_Exercise_
In the records below, write out word for word the lines from the one containing "Regelmäßig kleine Schlucke" through the one containing "starker Trockenheit (Lieblings-Zahnarzt)", including both of those lines.

_Records for processing_
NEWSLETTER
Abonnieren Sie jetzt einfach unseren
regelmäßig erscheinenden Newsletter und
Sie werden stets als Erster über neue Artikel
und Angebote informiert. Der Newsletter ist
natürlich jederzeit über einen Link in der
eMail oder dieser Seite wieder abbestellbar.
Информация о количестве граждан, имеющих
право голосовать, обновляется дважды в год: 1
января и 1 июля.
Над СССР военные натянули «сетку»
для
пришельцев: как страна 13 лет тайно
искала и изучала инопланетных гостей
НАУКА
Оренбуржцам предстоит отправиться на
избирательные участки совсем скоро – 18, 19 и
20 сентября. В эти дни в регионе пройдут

==

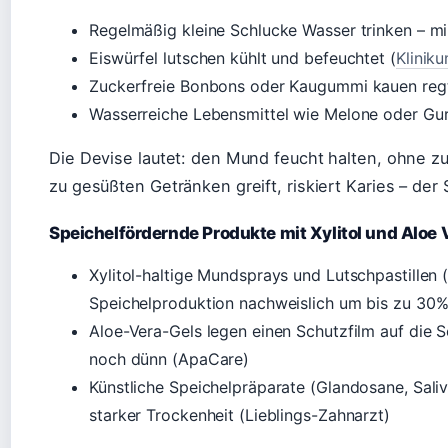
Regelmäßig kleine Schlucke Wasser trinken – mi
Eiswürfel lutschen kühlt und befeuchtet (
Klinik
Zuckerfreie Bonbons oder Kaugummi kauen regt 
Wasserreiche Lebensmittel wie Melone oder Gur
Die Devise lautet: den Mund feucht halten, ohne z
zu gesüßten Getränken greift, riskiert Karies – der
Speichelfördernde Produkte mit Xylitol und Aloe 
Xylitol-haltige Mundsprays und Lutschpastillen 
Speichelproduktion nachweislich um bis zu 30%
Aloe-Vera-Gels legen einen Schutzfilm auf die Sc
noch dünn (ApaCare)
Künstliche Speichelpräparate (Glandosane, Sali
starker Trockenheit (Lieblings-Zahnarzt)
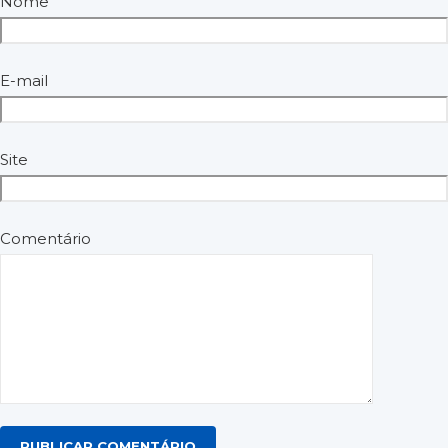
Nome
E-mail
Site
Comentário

_Finished task_
Regelmäßig kleine Schlucke Wasser trinken – mi
Eiswürfel lutschen kühlt und befeuchtet (
Klinik
Zuckerfreie Bonbons oder Kaugummi kauen regt 
Wasserreiche Lebensmittel wie Melone oder Gur
Die Devise lautet: den Mund feucht halten, ohne z
zu gesüßten Getränken greift, riskiert Karies – der
Speichelfördernde Produkte mit Xylitol und Aloe 
Xylitol-haltige Mundsprays und Lutschpastillen 
Speichelproduktion nachweislich um bis zu 30%
Aloe-Vera-Gels legen einen Schutzfilm auf die Sc
noch dünn (ApaCare)
Künstliche Speichelpräparate (Glandosane, Sali
starker Trockenheit (Lieblings-Zahnarzt)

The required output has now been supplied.